AN ENVIRONMENTAL group has repeatedly warned the public about the dange posed by certain beauty products. Most, if not all of these dangerous products, are not registered with the Food and Drug Administration (FDA). As reported in this paper last July, the EcoWaste Coalition went to Angeles City on July 14 to check if products banned by the FDA are being sold there.
The group reportedly bought eight skin whitening creams which exceeded the 1 pm allowable limit for mercury as contaminant in cosmetics. The items were all imported, unregistered and lacking market authorization from the FDA. They reported their findings to Angeles City Mayor Carmelo "Pogi" Lazatin Jr., who immediately issued an advisory to the public. The City Environment and Natural Resources Office (Cenro) has also confiscated FDA-banned cosmetics products from two distributors which are now facing closure.
Well, it's easy to ban items that are not FDA-sanctioned. How about beauty products that are FDA approved? Are they safe to use? If the information I read in the internet are true, then we should be careful. In fact, I found out that the hair dye I am using contains chemicals that maybe harmful to health. Ouch! I am now pondering whether to continue using it or not.
When buying beauty products, check the ingredients in the label. I found these tips from an article in the website treehugger.com which can be used as a guide.

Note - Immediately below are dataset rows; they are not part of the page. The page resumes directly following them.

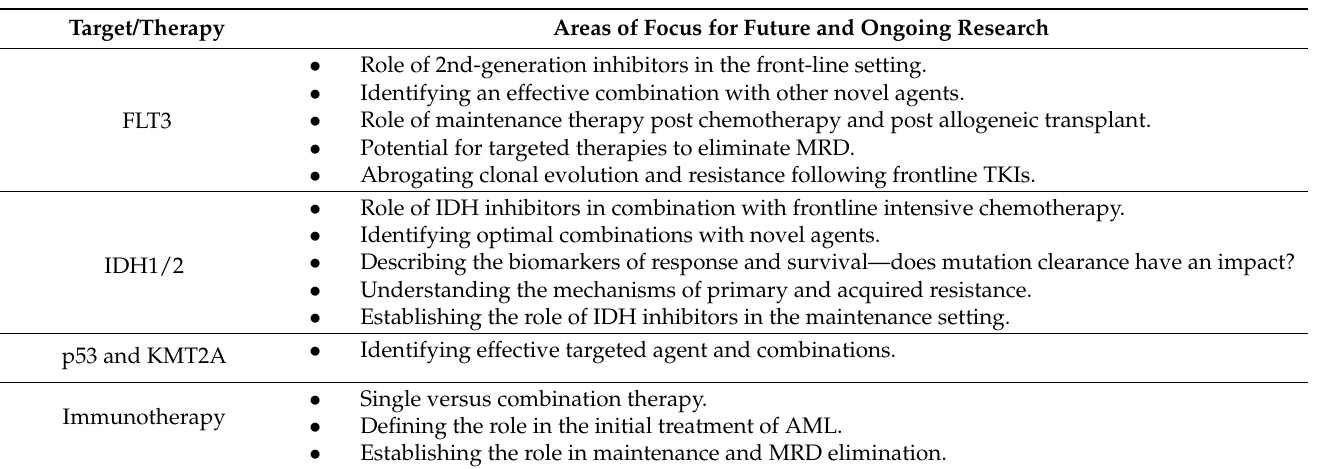
Table 2. Potential areas for future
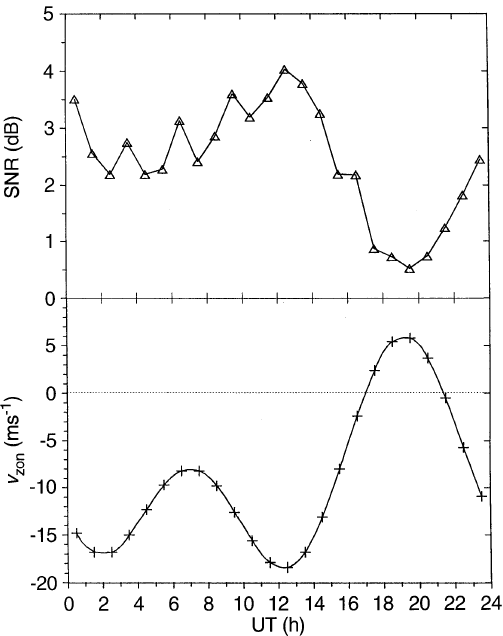
Fig. 11. Comparison of the mean diurnal variation of SNR obtained by ALOMAR SOUSY measurements with the zonal wind deduced from MF-radar observations at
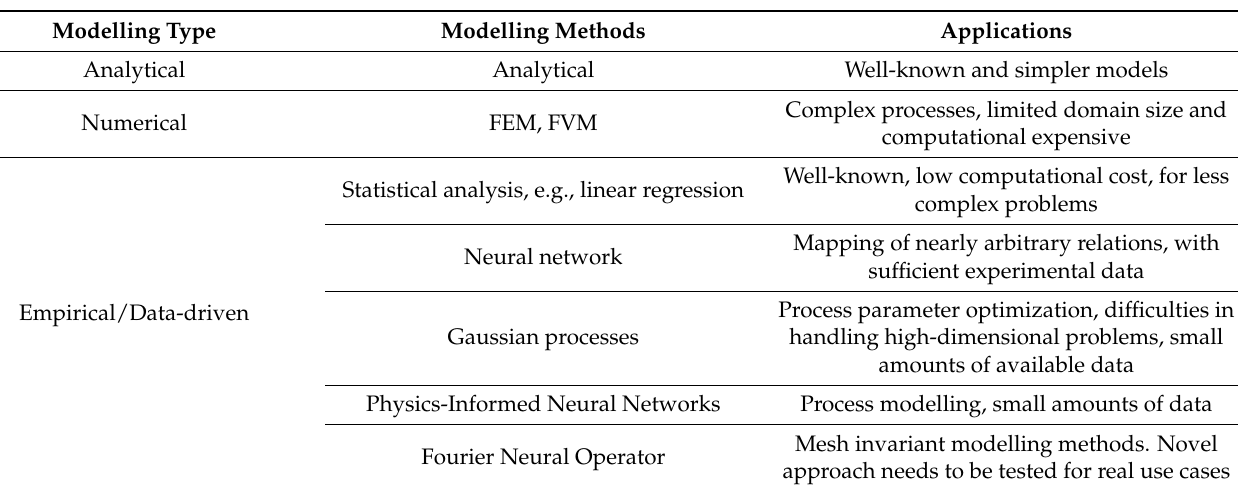
Table 2. Overview of sensor fusion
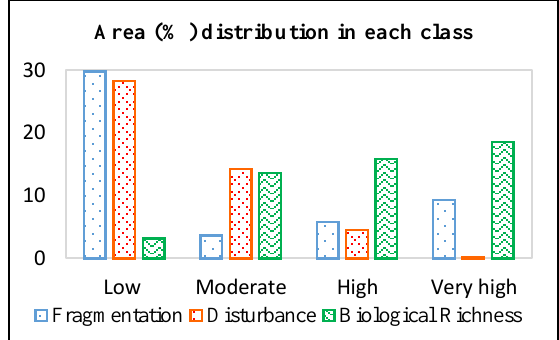
Figure 7. Area (%) statistics of forest fragmentation, disturbance and biological richness in four different classes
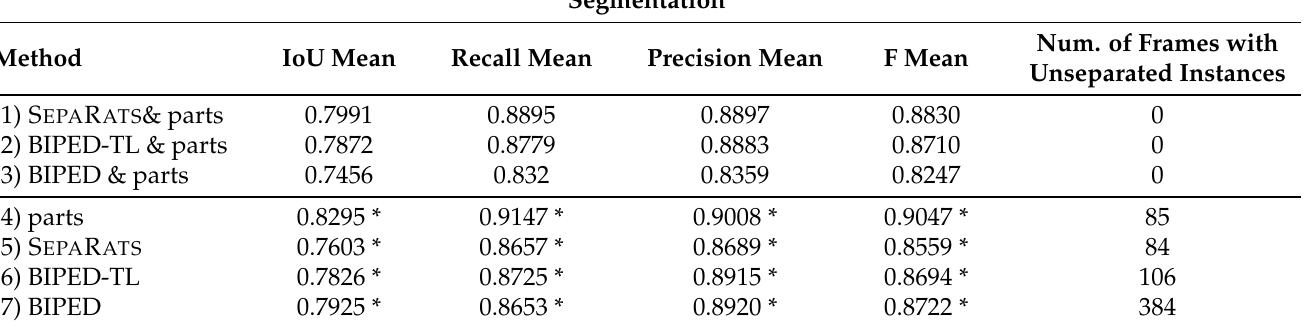
Table 4. Comparison of per-frame segmentation on the 471 frames with occluding instances. In lines (1), (2), and (3) we present the results for the combined segmentation method with both modules: Edge Detection and body parts regions. In (4), (5), (6), and (7) we show the quality of the segmentation for the modules separately. These values are marked by * to indicate that evaluation is only performed for the frames where two different foreground labels were predicted. Right-most column: number of dropped frames for the different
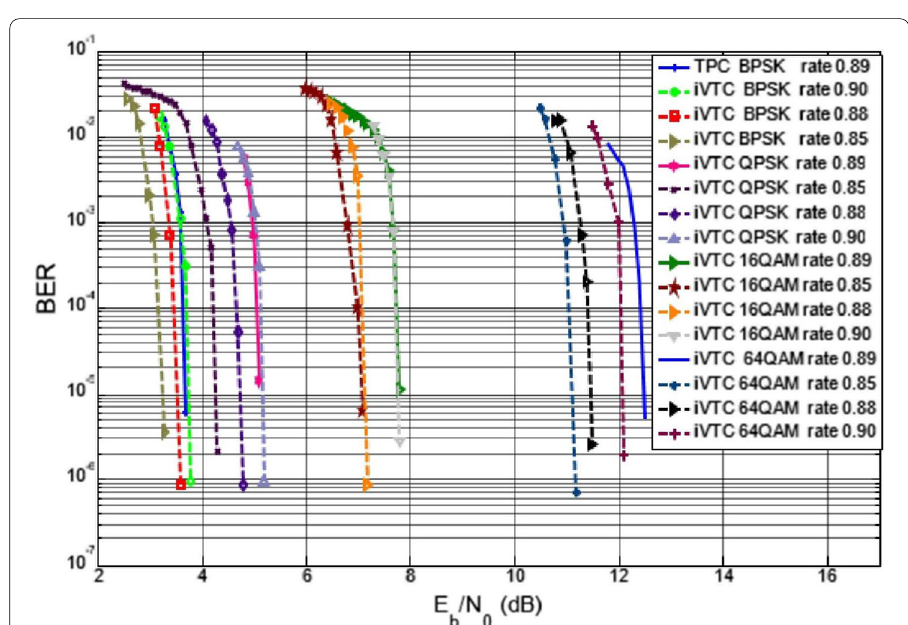
Fig. 5 (127, 120)TPC and equivalent iVTC BER versus E b / N 0 for BPSK, QPSK, 16QAM and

Parabens: "Parabens are a group of chemicals widely used as preservatives in the cosmetic and pharmaceutical industries. They can be found in shampoos, commercial moisturizers, shaving gels, cleansing gels, and personal lubricants. Parabens have been found to cause skin irritation, contact dermatitis, or allergic skin reactions," according to Wikipedia. There was also a study showing parabens present in breast cancer tissue samples, this was linked to use of underarm deodorants, but many say there needs to be more research carried out before a causal link between parabens in cosmetics and breast cancer can be proven. These chemicals might be listed as methylparaben, ethylparaben, propylparaben or butylparaben.
Phthalates: This group of industrial chemicals is linked to birth defects and is used in many cosmetic products from nail polish to deodorant. Phthalates are not listed as ingredients on product labels; they can only be detected through laboratory analysis. The FDA says it has not found concerning links between phthalates and health risks. Two of the most toxic phthalates, dibutyl phthalate (DBP) and Di(2-Ethylhexyl) phthalate (DEHP), have been banned from cosmetics products sold in the European Union but remain unregulated in the US.
Petroleum: "Mineral oil and petroleum are the basic ingredients in many cosmetic products today. Both mineral oil and petroleum have the same origins in fossils fuels. Cosmetics such as foundations, cleansers, and moisturizers often contain mineral oil. By locking moisture against the skin, mineral oil sits on the skin's surface and can potentially block pores. This may cause the appearance of pimples because the skin cannot properly "breathe." Fragrances in lotions, shampoos, and many other cosmetic products are composed of aromatic hydrocarbons. Perfumes and products containing fragrance can contain many hundreds of chemicals to produce a distinct scent. A significant number of these aromas are derived from petroleum. One popular chemical additive that carries moisture in cosmetics is propylene glycol. It is also a derivative of petroleum. Past research links propylene glycol to serious health problems as liver and kidney damage as well as respiratory irritation or nausea if swallowed.
Carcinogenic coloring: The Environmental Working Group found that 71 hair dye products contain ingredients derived from carcinogenic coal tar. Coal tar hair dyes are one of the few products for which FDA has issued consumer advice on the benefits of reducing use, in this case as a way to potentially "reduce the risk of cancer" (FDA 1993).
Oh well, I guess it's time to display my white hairs again.